Jupiter is the first bright object visible in the evening sky here. It’s not the first celestial object, because the moon is usually visible from as early as three in the afternoon, and it’s not the first star. It’s bright, and doesn’t twinkle (planets don’t twinkle; stars do,) and it is a constant which, despite it’s composition of mostly hydrogen gas, makes it a comfort. When I lean out the window each evening to close the shutters, I look for Jupiter.
But it’s Venus that I’m thinking of.
When Caitlin and I were in the Picasso museum in Antibes, I speculated whether any human figure with breasts made a Venus. Picasso’s Nu couché au lit bleu and Nu couché au lit blanc, displayed on facing walls, said ‘Venus’ to me. They are mostly composed of abstract geometrical shapes, yes, but in there is a reclining woman. It’s undoubtedly the breasts that make clear the figure is female (though to be fair, men have pecs & nipples too: yet a ‘u’ shaped curve denotes an undeniable feminine roundness,) and in blanc, I see female hips (or buttocks).
The idea of the Venus is visible everywhere, from Picasso’s sketches and paintings to the chocolate shop to the ‘pregnant Mary’ santon figurine we saw for sale. It was accompanied by a proudly-displayed laminated article showing how the figure had caused quite a controversy.
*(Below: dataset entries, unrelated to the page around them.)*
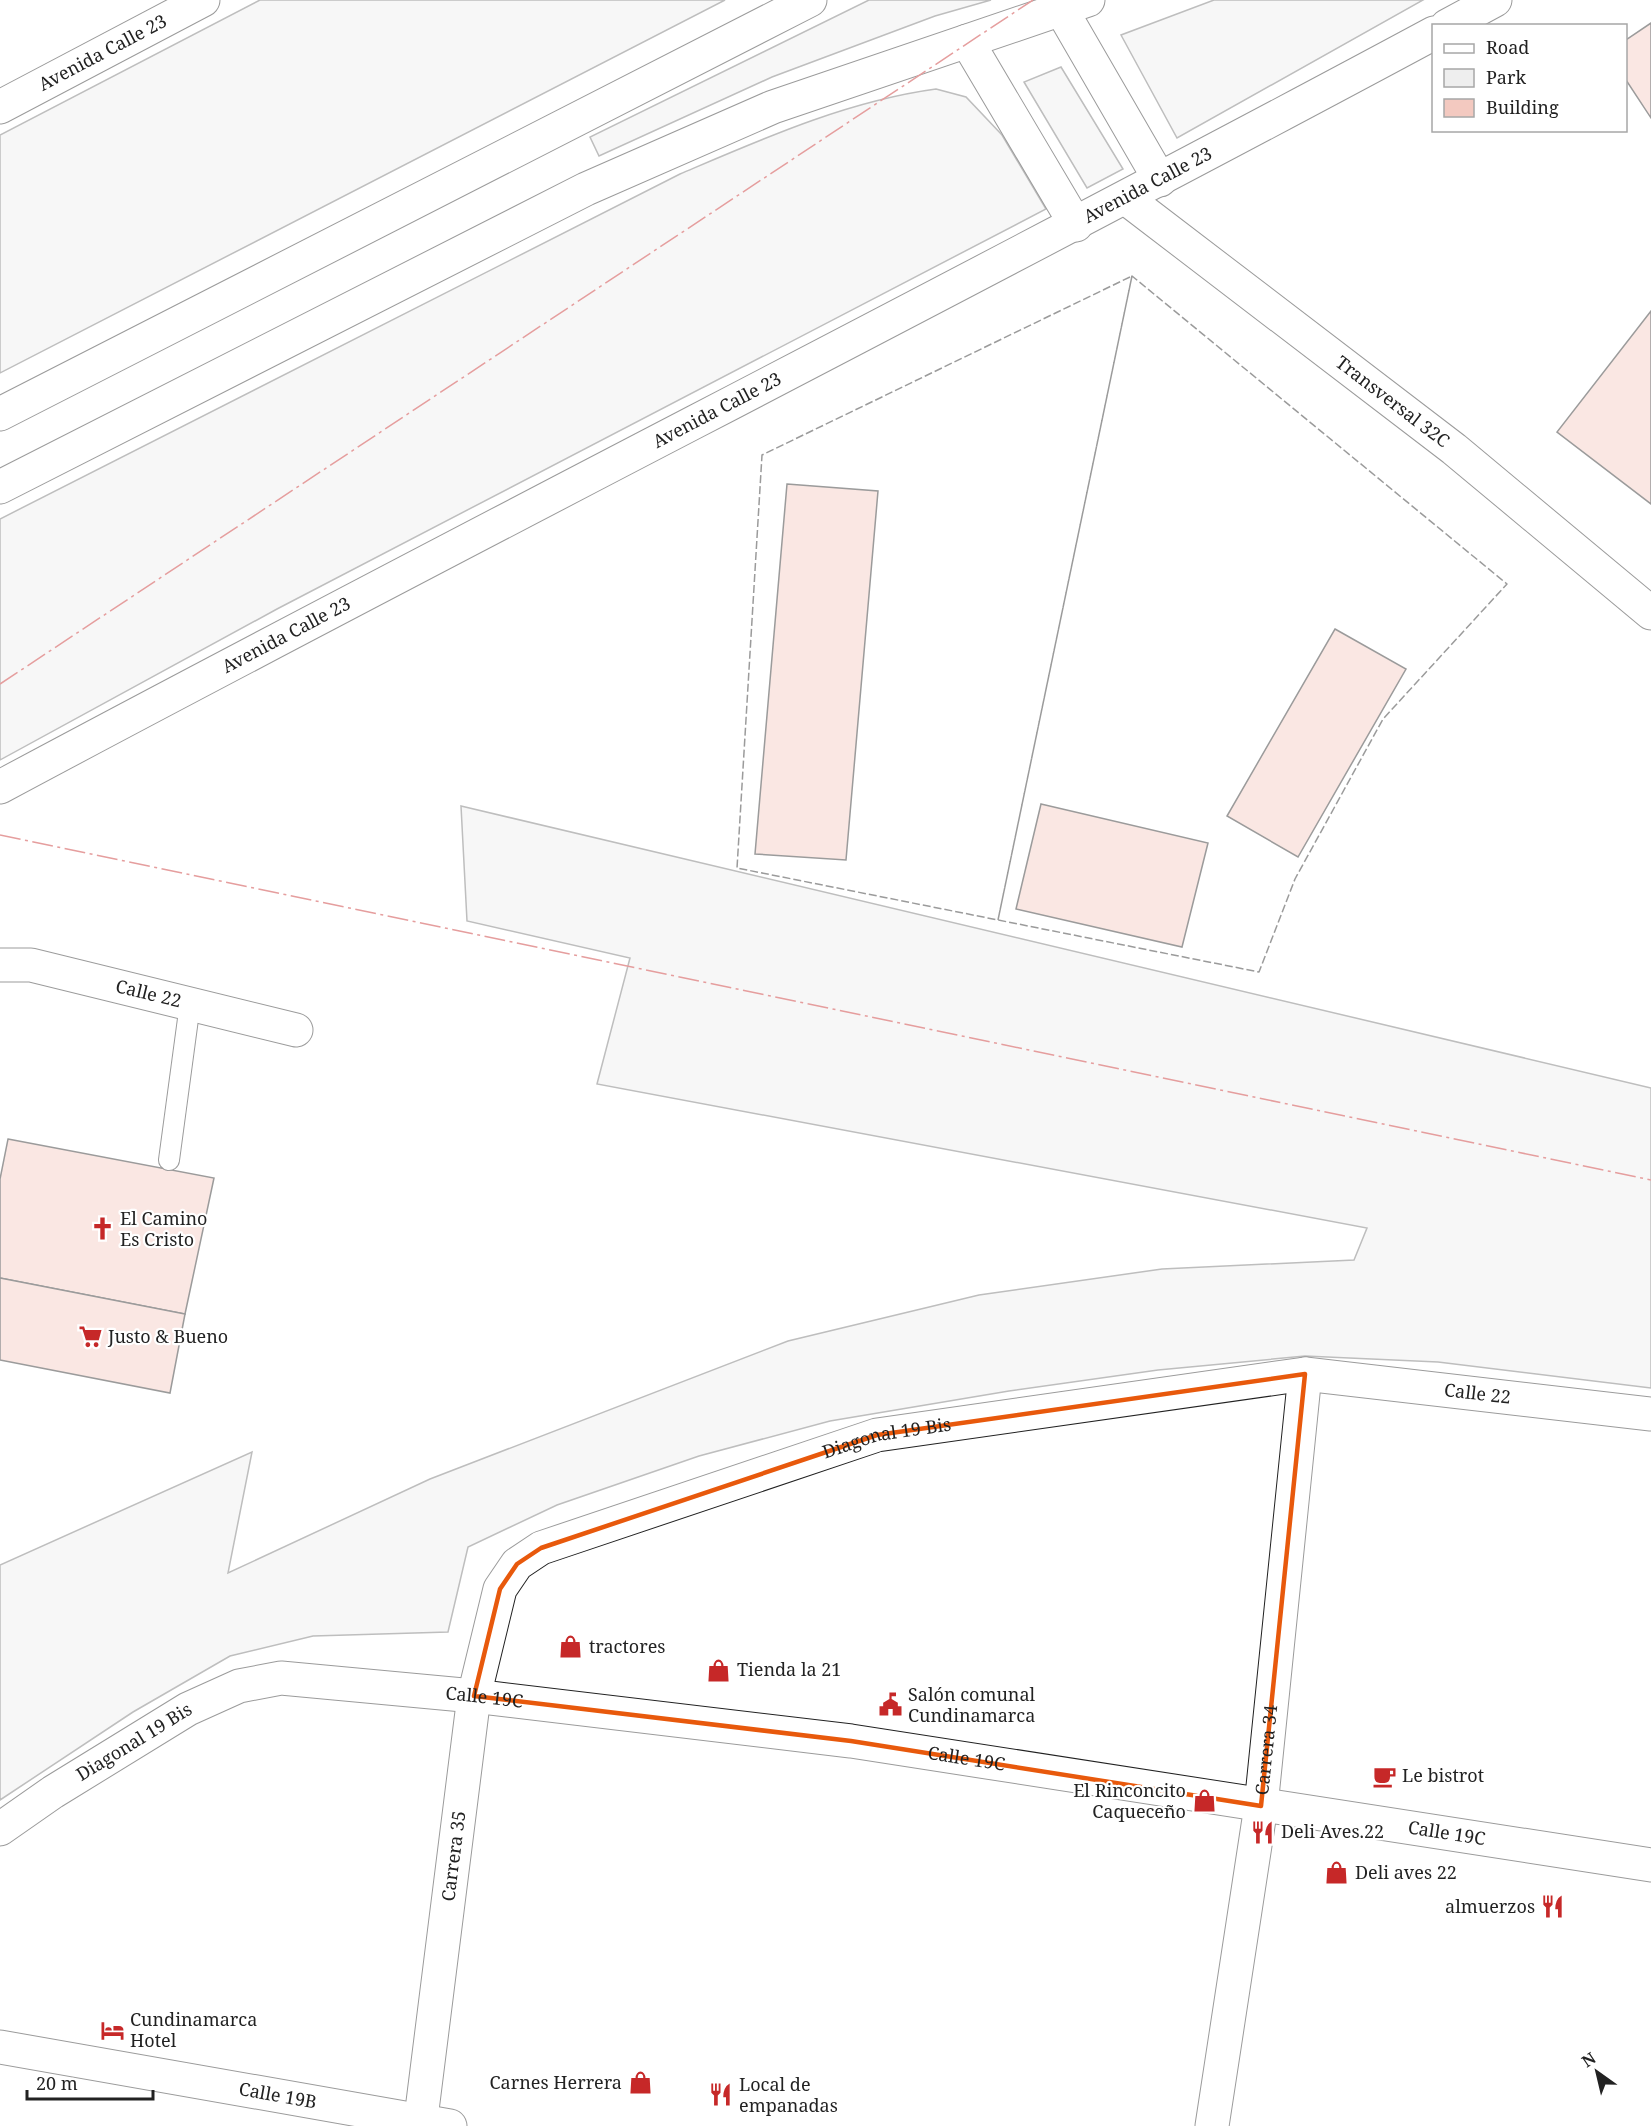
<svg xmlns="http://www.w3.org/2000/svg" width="1651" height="2126" font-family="'Noto Serif',serif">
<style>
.green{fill:#eee;stroke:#6f6f6f;stroke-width:1.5}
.building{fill:#f3c9c0;stroke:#222;stroke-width:1.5}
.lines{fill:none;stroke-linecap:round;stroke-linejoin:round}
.service-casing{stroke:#222;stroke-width:22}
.minor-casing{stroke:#222;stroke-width:35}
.trunk-casing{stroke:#222;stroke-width:35}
.service{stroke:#fff;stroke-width:20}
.minor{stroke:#fff;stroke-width:33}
.trunk{stroke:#fff;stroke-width:33}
.fence{stroke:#222;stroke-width:1.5;stroke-dasharray:8 3;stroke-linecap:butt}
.power{stroke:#c62828;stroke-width:1.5;stroke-dasharray:21 4.5 3 4.5;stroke-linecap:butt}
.marked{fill:none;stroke:#e8590c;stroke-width:4.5;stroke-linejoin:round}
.labels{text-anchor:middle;stroke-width:4.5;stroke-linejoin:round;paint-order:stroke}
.street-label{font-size:18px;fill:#222;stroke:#fff}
.poi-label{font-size:18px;fill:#222;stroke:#fff;text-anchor:start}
</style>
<rect width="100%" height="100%" fill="#fff"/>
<!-- green -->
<g class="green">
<polygon points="260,0 725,0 0,373 0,135"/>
<polygon points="869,0 991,0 935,16 772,77 599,156 590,137"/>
<polygon points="1214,0 1423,0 1177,138 1121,35"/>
<polygon points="1061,67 1123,169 1087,188 1024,82"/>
<path d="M936,89L966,97L1002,135L1046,209L277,609L0,760V519L680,174C762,139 847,101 936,89Z"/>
<polygon points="461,806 1651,1088 1651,1388 1438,1362 1305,1356 1158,1370 1009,1391 830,1421 699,1456 557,1505 468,1547 448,1632 313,1636 230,1656 133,1712 0,1800 0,1565 252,1452 228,1573 430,1479 788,1341 979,1295 1162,1269 1354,1260 1367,1228 597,1084 630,958 467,921"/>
</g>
<!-- building -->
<g class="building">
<polygon points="1651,23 1651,118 1626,80 1626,40"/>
<polygon points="1651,311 1651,504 1557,432"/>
<polygon points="787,484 878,491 846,860 755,854"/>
<polygon points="1335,629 1406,669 1298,857 1227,816"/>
<polygon points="1041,804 1208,843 1182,947 1016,909"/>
<polygon points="8,1139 214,1178 185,1314 0,1278 0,1179"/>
<polygon points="0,1278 185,1314 170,1393 0,1360"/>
</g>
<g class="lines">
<defs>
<polyline id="service" points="169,1160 190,1004"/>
<g id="minor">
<path id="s1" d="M1127,199L1454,449L1651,613"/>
<path id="s2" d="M0,965H31L296,1030"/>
<path id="s3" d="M0,1829L53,1792L188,1709L239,1686L281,1678L474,1696L851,1741L1651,1865"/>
<path id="s4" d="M0,2047L450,2126"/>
<path id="s5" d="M420,2126L474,1696L500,1589L517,1564L541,1548L877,1435L1305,1374L1651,1414"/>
<path id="s6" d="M1212,2126L1261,1806L1305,1374"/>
</g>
<g id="trunk">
<polyline points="1061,9 1160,180"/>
<polyline points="1447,26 1495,0"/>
<polyline points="967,41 1076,225"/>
<path id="s7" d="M0,107L203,0"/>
<polyline points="0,414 810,0"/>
<polyline points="0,487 586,189 773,107 1088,0"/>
<path id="s8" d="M0,787C476,532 958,289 1434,33"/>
</g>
</defs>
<!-- service casing -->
<use href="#service" class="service-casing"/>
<!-- minor casing -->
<use href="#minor" class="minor-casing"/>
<!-- trunk casing -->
<use href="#trunk" class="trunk-casing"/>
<!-- service -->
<use href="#service" class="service"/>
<!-- minor -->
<use href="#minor" class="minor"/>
<!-- trunk -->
<use href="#trunk" class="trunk"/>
<!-- fence -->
<polyline class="fence" points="998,920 1132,276 762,455 737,868 1259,972 1295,879 1383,719 1507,584 1132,276 998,920"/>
<!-- power -->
<g class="power">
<polyline points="0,684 1033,0"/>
<polyline points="0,835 1651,1180"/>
</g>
</g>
<!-- marked area -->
<path d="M0 0H1651V2126H0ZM1305,1374L1261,1806L851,1741L474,1696L500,1589L517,1564L541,1548L877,1435Z" fill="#fff" fill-opacity=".55" fill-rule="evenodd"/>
<path class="marked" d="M1305,1374L1261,1806L851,1741L474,1696L500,1589L517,1564L541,1548L877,1435Z"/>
<!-- icons -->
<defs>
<symbol id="church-bare" viewBox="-9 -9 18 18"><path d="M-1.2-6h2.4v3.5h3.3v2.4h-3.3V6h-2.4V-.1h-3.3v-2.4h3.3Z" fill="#c62828" stroke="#fff" stroke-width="2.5" paint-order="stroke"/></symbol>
<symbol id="supermarket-bare" viewBox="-9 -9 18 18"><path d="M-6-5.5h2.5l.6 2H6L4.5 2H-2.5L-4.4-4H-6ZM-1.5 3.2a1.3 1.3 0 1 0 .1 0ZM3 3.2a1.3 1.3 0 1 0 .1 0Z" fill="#c62828" stroke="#fff" stroke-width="2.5" paint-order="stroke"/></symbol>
<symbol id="shop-bare" viewBox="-9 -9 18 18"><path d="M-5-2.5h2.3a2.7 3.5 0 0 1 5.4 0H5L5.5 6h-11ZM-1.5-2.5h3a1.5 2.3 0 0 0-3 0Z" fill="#c62828" stroke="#fff" stroke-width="2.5" paint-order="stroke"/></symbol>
<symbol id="civic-bare" viewBox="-9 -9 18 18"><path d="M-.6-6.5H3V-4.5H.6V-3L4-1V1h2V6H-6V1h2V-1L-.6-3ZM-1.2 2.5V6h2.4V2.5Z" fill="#c62828" stroke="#fff" stroke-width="2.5" paint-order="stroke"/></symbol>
<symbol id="cafe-bare" viewBox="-9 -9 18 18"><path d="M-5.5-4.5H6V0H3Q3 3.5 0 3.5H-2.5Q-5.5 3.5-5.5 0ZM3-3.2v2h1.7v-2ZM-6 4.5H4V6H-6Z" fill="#c62828" stroke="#fff" stroke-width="2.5" paint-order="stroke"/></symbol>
<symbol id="restaurant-bare" viewBox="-9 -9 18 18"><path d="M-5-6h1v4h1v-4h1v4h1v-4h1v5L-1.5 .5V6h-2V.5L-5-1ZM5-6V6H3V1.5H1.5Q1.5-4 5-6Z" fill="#c62828" stroke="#fff" stroke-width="2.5" paint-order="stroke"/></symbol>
<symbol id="hotel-bare" viewBox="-9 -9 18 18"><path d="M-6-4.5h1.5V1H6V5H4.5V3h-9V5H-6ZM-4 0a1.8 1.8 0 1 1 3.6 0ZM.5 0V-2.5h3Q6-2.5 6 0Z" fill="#c62828" stroke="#fff" stroke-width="2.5" paint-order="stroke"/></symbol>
</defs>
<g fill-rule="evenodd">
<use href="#church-bare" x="86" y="1212" width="33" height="33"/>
<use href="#supermarket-bare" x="74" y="1320" width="33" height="33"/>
<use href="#shop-bare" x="554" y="1630" width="33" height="33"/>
<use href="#shop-bare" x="702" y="1654" width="33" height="33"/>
<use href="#civic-bare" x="874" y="1688" width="33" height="33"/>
<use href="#cafe-bare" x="1368" y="1760" width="33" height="33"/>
<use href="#shop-bare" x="1188" y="1784" width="33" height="33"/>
<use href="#restaurant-bare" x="1246" y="1816" width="33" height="33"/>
<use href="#shop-bare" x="1320" y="1856" width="33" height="33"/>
<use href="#restaurant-bare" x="1536" y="1890" width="33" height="33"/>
<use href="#hotel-bare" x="96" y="2014" width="33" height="33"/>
<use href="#shop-bare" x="624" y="2066" width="33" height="33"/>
<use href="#restaurant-bare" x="704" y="2078" width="33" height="33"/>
</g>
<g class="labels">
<!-- street labels -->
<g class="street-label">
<text dy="6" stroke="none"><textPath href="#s7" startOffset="116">Avenida Calle 23</textPath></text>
<text dy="6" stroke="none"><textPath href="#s8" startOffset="1296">Avenida Calle 23</textPath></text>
<text dy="6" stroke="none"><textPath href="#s1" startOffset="334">Transversal 32C</textPath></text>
<text dy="6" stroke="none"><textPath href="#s8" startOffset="810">Avenida Calle 23</textPath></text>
<text dy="6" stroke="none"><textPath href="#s8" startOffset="324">Avenida Calle 23</textPath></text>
<text dy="6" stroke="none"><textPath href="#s2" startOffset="152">Calle 22</textPath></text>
<text dy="6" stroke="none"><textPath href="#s5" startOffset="1563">Calle 22</textPath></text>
<text dy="6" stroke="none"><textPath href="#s5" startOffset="966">Diagonal 19 Bis</textPath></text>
<text dy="6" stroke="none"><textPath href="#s3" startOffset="526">Calle 19C</textPath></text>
<text dy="6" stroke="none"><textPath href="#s3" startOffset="160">Diagonal 19 Bis</textPath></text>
<text dy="6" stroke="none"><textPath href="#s6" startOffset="380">Carrera 34</textPath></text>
<text dy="6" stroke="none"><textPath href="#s3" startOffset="1012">Calle 19C</textPath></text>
<text dy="6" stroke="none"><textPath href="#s3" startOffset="1498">Calle 19C</textPath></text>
<text dy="6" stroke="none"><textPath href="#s5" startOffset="272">Carrera 35</textPath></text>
<text dy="6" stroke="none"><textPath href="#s4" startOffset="282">Calle 19B</textPath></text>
</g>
<!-- poi labels -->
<g class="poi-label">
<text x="120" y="1225">El Camino<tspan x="120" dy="21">Es Cristo</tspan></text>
<text x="108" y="1343">Justo &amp; Bueno</text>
<text x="589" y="1653">tractores</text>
<text x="737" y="1676">Tienda la 21</text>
<text x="908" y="1701">Salón comunal<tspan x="908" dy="21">Cundinamarca</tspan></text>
<text x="1402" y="1782">Le bistrot</text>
<text x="1186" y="1797" text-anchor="end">El Rinconcito<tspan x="1186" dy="21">Caqueceño</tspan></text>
<text x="1281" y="1838">Deli Aves.22</text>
<text x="1355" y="1879">Deli aves 22</text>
<text x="1535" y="1913" text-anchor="end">almuerzos</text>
<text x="130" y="2026">Cundinamarca<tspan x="130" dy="21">Hotel</tspan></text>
<text x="622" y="2089" text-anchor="end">Carnes Herrera</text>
<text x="739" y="2091">Local de<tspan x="739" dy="21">empanadas</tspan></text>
</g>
</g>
<!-- legend -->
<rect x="1432" y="24" width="195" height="108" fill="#ffffff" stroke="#a7a7a7" stroke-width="1.5"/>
<rect x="1444" y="44" width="30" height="9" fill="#ffffff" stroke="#a7a7a7" stroke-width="1.5"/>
<text x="1486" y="54" font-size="18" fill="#222222">Road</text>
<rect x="1444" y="69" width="30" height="18" fill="#eeeeee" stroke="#a7a7a7" stroke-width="1.5"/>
<text x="1486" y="84" font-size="18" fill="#222222">Park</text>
<rect x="1444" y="99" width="30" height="18" fill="#f3c9c0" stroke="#a7a7a7" stroke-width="1.5"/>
<text x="1486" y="114" font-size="18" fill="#222222">Building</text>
<!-- north arrow -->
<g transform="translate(1597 2072) rotate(326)" stroke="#ffffff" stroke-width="4.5" paint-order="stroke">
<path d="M0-4.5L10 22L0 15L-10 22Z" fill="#222222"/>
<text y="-9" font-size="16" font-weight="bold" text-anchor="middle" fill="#222222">N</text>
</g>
<!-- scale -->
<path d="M27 2090v9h126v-9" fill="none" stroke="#222222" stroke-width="3"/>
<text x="36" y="2090" font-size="18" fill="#222222" stroke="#ffffff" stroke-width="4.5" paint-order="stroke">20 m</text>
</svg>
The Anatomical Venus is, crucially, pregnant, so in my play, themes of fecundity, ripeness, and fertility are important, along with the character being loving, maternal, and domestic. These stereotypes of womanhood first are directed towards the lover, and are even more important to the story: the care-giving and needing care, feeding and being fed: animalistic, ‘nesting’ desires. The play is also, greatly, about hunger: cravings both carnal and for carne; the overwhelming desire for flesh – to eat, to love, to work with. To create. How the desire to create something new can engender the greatest destruction.